6 Nach § 34 Abs. 1 VwGG sind Revisionen, die sich wegen Nichtvorliegens der Voraussetzungen des Art. 133 Abs. 4 B-VG nicht zur Behandlung eignen, ohne weiteres Verfahren in nichtöffentlicher Sitzung mit Beschluss zurückzuweisen. 7 Nach § 34 Abs. 1a VwGG ist der Verwaltungsgerichtshof bei der Beurteilung der Zulässigkeit der Revision gemäß Art. 133 Abs. 4 B-VG an den Ausspruch des Verwaltungsgerichtes gemäß § 25a Abs. 1 VwGG nicht gebunden. Die Zulässigkeit einer außerordentlichen Revision gemäß Art. 133 Abs. 4 B-VG hat der Verwaltungsgerichtshof im Rahmen der dafür in der Revision vorgebrachten Gründe (§ 28 Abs. 3 VwGG) zu überprüfen. 8 Die Revision bringt zu ihrer Zulässigkeit vor, das Verwaltungsgericht habe in Abweichung von der Rechtsprechung des Verwaltungsgerichtshofes (erneut) auf die Echtheit des ausländischen Führerscheins und nicht auf das Bestehen einer ausländischen Lenkberechtigung abgestellt und dadurch das Beweisthema im Verfahren nach § 23 Abs. 3 FSG verkannt. Insbesondere habe das Verwaltungsgericht neuerlich eine Auseinandersetzung mit dem Bestätigungsschreiben der afghanischen Botschaft vom 25. Oktober 2017 unterlassen. Dadurch habe sich das Verwaltungsgericht auch über die Bindungswirkung des § 63 Abs. 1 VwGG hinweggesetzt.

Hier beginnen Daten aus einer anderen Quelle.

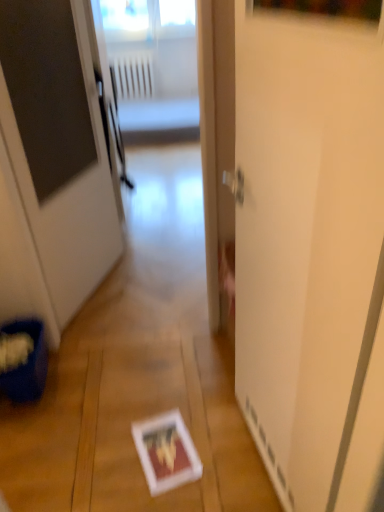
Question: Is white plastic radiator at upper center wider or thinner than white glossy screen door at center?

Choices:
 (A) wide
 (B) thin

Answer: (A)

Question: Is white plastic radiator at upper center taller or shorter than white glossy screen door at center?

Choices:
 (A) tall
 (B) short

Answer: (B)

Question: Estimate the real-world distances between objects in this image. Which object is closer to the white glossy door at center?

Choices:
 (A) white glossy screen door at center
 (B) white plastic radiator at upper center

Answer: (A)

Question: Which object is positioned farthest from the white plastic radiator at upper center?

Choices:
 (A) white glossy door at center
 (B) white glossy screen door at center

Answer: (B)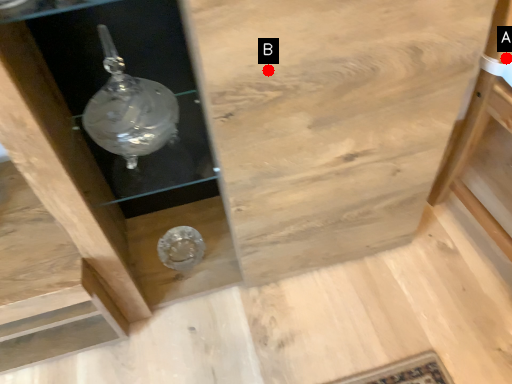
Question: Two points are circled on the image, labeled by A and B beside each circle. Which point is farther to the camera?

Choices:
 (A) A is further
 (B) B is further

Answer: (A)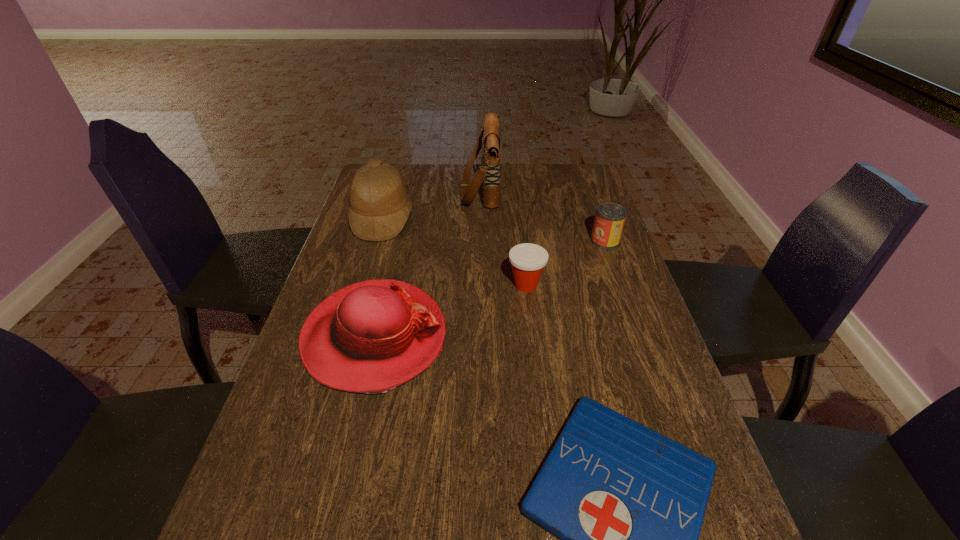
The width and height of the screenshot is (960, 540). Identify the location of shoulder bag. (489, 172).

Identify the location of the farther hat. The image size is (960, 540). click(380, 206).

Find the location of a particular element. the fourth shortest object is located at coordinates (370, 337).

Identify the location of the nearer hat. (370, 337).

This screenshot has width=960, height=540. I want to click on can, so click(x=610, y=217).

Locate an element on the screen. Dixie cup is located at coordinates (528, 260).

At what (x,y) coordinates should I click in order to perform the action: click on free space located 0.050m on the front-facing side of the shoulder bag. Please return your answer as a coordinate pair (x, y). Looking at the image, I should click on (446, 189).

The image size is (960, 540). I want to click on free space located 0.200m on the front-facing side of the shoulder bag, so click(405, 189).

Identify the location of blank space located on the front-facing side of the shoulder bag. The image size is (960, 540). 375,189.

Where is `blank area located 0.360m on the front-facing side of the farther hat`? Image resolution: width=960 pixels, height=540 pixels. blank area located 0.360m on the front-facing side of the farther hat is located at coordinates point(522,219).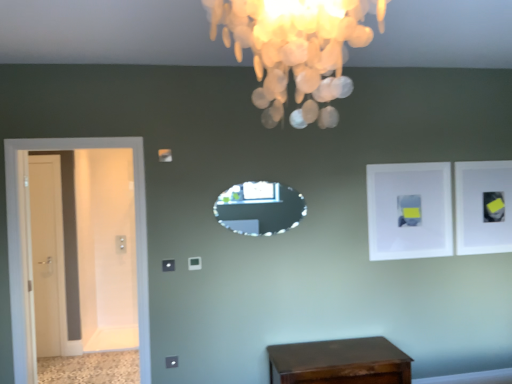
Question: Is white matte picture frame at upper right, arranged as the 2th picture frame when viewed from the back, smaller than white matte picture frame at upper right, placed as the second picture frame when sorted from left to right?

Choices:
 (A) yes
 (B) no

Answer: (A)

Question: Is white matte picture frame at upper right, which appears as the first picture frame when viewed from the left, to the right of white matte picture frame at upper right, which is the 1th picture frame in right-to-left order, from the viewer's perspective?

Choices:
 (A) no
 (B) yes

Answer: (A)

Question: Is white matte picture frame at upper right, placed as the 2th picture frame when sorted from right to left, facing towards white matte picture frame at upper right, placed as the second picture frame when sorted from left to right?

Choices:
 (A) no
 (B) yes

Answer: (A)

Question: Is white matte picture frame at upper right, which appears as the first picture frame when viewed from the left, shorter than white matte picture frame at upper right, placed as the second picture frame when sorted from left to right?

Choices:
 (A) no
 (B) yes

Answer: (B)

Question: Does white matte picture frame at upper right, which appears as the first picture frame when viewed from the left, come in front of white matte picture frame at upper right, placed as the second picture frame when sorted from left to right?

Choices:
 (A) no
 (B) yes

Answer: (B)

Question: From a real-world perspective, is white matte picture frame at upper right, which is counted as the 1th picture frame, starting from the front, physically above white matte picture frame at upper right, which is the 1th picture frame in right-to-left order?

Choices:
 (A) no
 (B) yes

Answer: (A)

Question: Is white matte picture frame at upper right, which is the first picture frame from back to front, taller than ivory shell chandelier at upper center?

Choices:
 (A) yes
 (B) no

Answer: (A)

Question: Is white matte picture frame at upper right, which is the 1th picture frame in right-to-left order, not within ivory shell chandelier at upper center?

Choices:
 (A) no
 (B) yes

Answer: (B)

Question: Does white matte picture frame at upper right, placed as the second picture frame when sorted from left to right, have a lesser width compared to ivory shell chandelier at upper center?

Choices:
 (A) yes
 (B) no

Answer: (A)

Question: From a real-world perspective, is white matte picture frame at upper right, which is the 1th picture frame in right-to-left order, located higher than ivory shell chandelier at upper center?

Choices:
 (A) yes
 (B) no

Answer: (B)

Question: Can you confirm if white matte picture frame at upper right, placed as the second picture frame when sorted from left to right, is bigger than ivory shell chandelier at upper center?

Choices:
 (A) no
 (B) yes

Answer: (A)

Question: Is white matte picture frame at upper right, which is the first picture frame from back to front, to the right of ivory shell chandelier at upper center from the viewer's perspective?

Choices:
 (A) yes
 (B) no

Answer: (A)

Question: Can you confirm if white glossy door at left, acting as the first door starting from the back, is taller than ivory shell chandelier at upper center?

Choices:
 (A) yes
 (B) no

Answer: (A)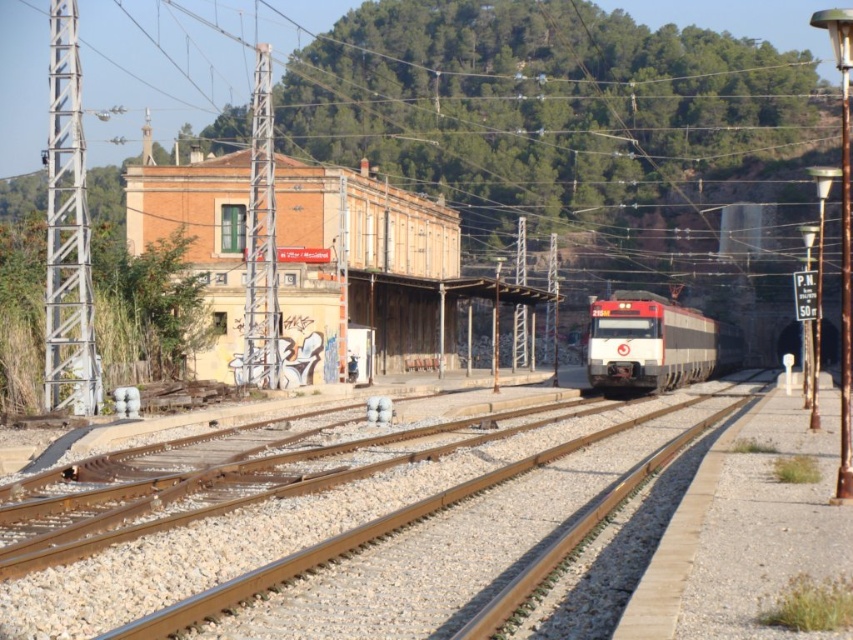
You are a train engineer approaching the station. Your train is on the right side of the frame. Where is the brick building at center in relation to your position?

The brick building at center is located at point 0.414 on the x axis and 0.436 on the y axis.

You are a photographer standing on the platform. You want to take a photo of the brick building at center without the brown metallic train track at center blocking the view. Is it possible to do so?

The brown metallic train track at center is in front of the brick building at center, so it will block the view. To capture the brick building at center without obstruction, you would need to position yourself where the track is not between you and the building.

You are a railway engineer checking the safety of the tracks. You notice the brown metallic train track at center and the red glossy train at center. Is there a risk of the train derailing due to track width?

The brown metallic train track at center is narrower than the red glossy train at center, so there is a risk of derailment because the track is not wide enough to support the train.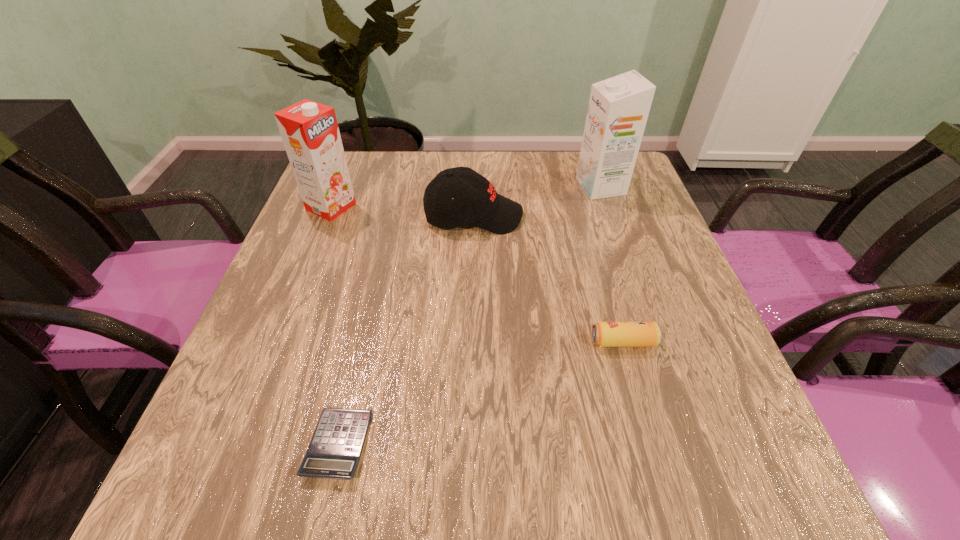
This screenshot has width=960, height=540. What are the coordinates of `vacant point located 0.230m on the front-facing side of the baseball cap` in the screenshot? It's located at (614, 216).

This screenshot has height=540, width=960. Find the location of `vacant area situated on the front of the fourth farthest object`. vacant area situated on the front of the fourth farthest object is located at coordinates point(659,467).

The width and height of the screenshot is (960, 540). Identify the location of free space located 0.180m on the right of the nearest object. (482, 444).

Find the location of a particular element. baseball cap that is at the far edge is located at coordinates (475, 201).

The height and width of the screenshot is (540, 960). I want to click on object situated at the near edge, so click(x=334, y=452).

I want to click on object located in the left edge section of the desktop, so click(x=309, y=130).

In order to click on carton located in the right edge section of the desktop in this screenshot , I will do pos(618,109).

The width and height of the screenshot is (960, 540). Identify the location of beer can located in the right edge section of the desktop. (604, 334).

At what (x,y) coordinates should I click in order to perform the action: click on object located in the far left corner section of the desktop. Please return your answer as a coordinate pair (x, y). This screenshot has width=960, height=540. Looking at the image, I should click on (309, 130).

Find the location of a particular element. object present at the far right corner is located at coordinates (618, 109).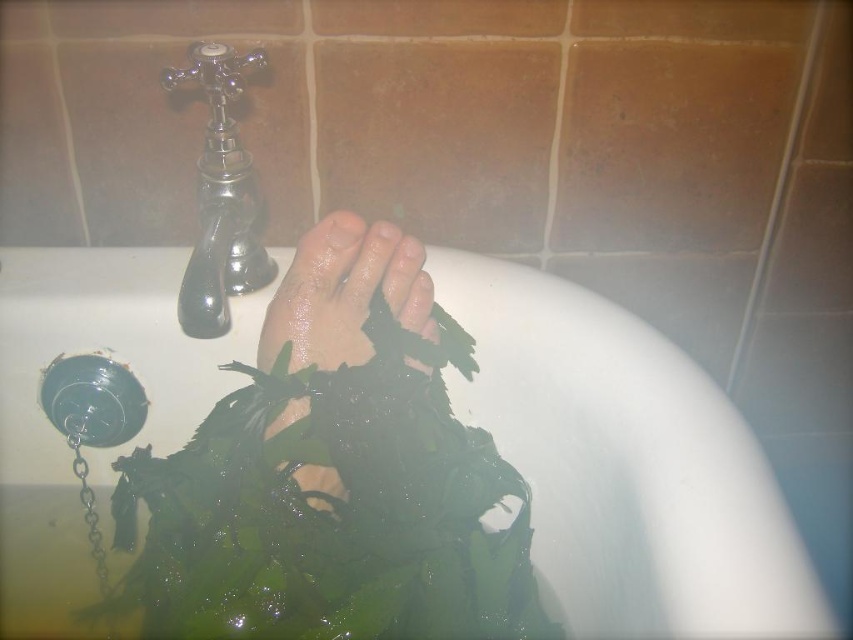
Is slick skin foot at center further to the viewer compared to chrome/metallic faucet at upper left?

That is False.

Is slick skin foot at center shorter than chrome/metallic faucet at upper left?

Indeed, slick skin foot at center has a lesser height compared to chrome/metallic faucet at upper left.

What are the coordinates of `slick skin foot at center` in the screenshot? It's located at (344, 292).

This screenshot has height=640, width=853. What do you see at coordinates (625, 461) in the screenshot?
I see `green leafy plant at center` at bounding box center [625, 461].

Does green leafy plant at center have a lesser height compared to slick skin foot at center?

No.

Locate an element on the screen. green leafy plant at center is located at coordinates (625, 461).

Between green leafy plant at center and chrome/metallic faucet at upper left, which one has less height?

chrome/metallic faucet at upper left

Looking at this image, can you confirm if green leafy plant at center is wider than chrome/metallic faucet at upper left?

Indeed, green leafy plant at center has a greater width compared to chrome/metallic faucet at upper left.

Where is `green leafy plant at center`? green leafy plant at center is located at coordinates (625, 461).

9 Insoweit die Revision vorbringt, das Verwaltungsgericht habe sich über die im hg. Erkenntnis vom 14. November 2018, Ra 2018/11/0198, geäußerte Rechtsanschauung hinweggesetzt, ist ihr zu entgegnen, dass das Verwaltungsgericht im Rahmen einer am 24. Jänner 2019 durchgeführten mündlichen Verhandlung den Revisionswerber - in Entsprechung der Rechtsanschauung im genannten hg. Erkenntnis - aufgefordert hat, allfällige andere geeignete Unterlagen als den (eine Totalfälschung darstellenden) afghanischen Führerschein vom 25. November 2015 vorzulegen, insbesondere betreffend die von ihm absolvierte Ausbildung und Führerscheinprüfung. Der Revisionswerber hat sich nach dieser Aufforderung allerdings ausschließlich auf die bereits im ersten Verfahrensgang vor dem Verwaltungsgericht vorgelegte Bestätigung der afghanischen Botschaft vom 25. Oktober 2017 berufen. 10 Das Verwaltungsgericht hat seiner Entscheidung zu Grunde gelegt, der Revisionswerber sei im Zeitpunkt der Antragstellung nicht im Besitz einer gültigen Lenkberechtigung gewesen, da ein früherer Führerschein zu diesem Zeitpunkt bereits seine Gültigkeit verloren habe und die vom Revisionswerber vorgelegte Verlängerung dieses Führerscheins eine Totalfälschung sei. Beweiswürdigend hat das Verwaltungsgericht auch das Schreiben der afghanischen Botschaft vom 25. Oktober 2017 betreffend die Echtheit und den Inhalt (Verlängerung des früheren Führerscheins) des Führerscheins vom 25. November 2015, aber auch eine rechtskräftige strafgerichtliche Verurteilung des Revisionswerbers wegen des Vergehens der Urkundenfälschung durch den Gebrauch dieses Führerscheins berücksichtigt. Andere geeignete Dokumente, die für das Bestehen einer aufrechten ausländischen Lenkberechtigung sprechen würden, hat der Revisionswerber trotz Aufforderung durch das Verwaltungsgericht nicht vorgelegt.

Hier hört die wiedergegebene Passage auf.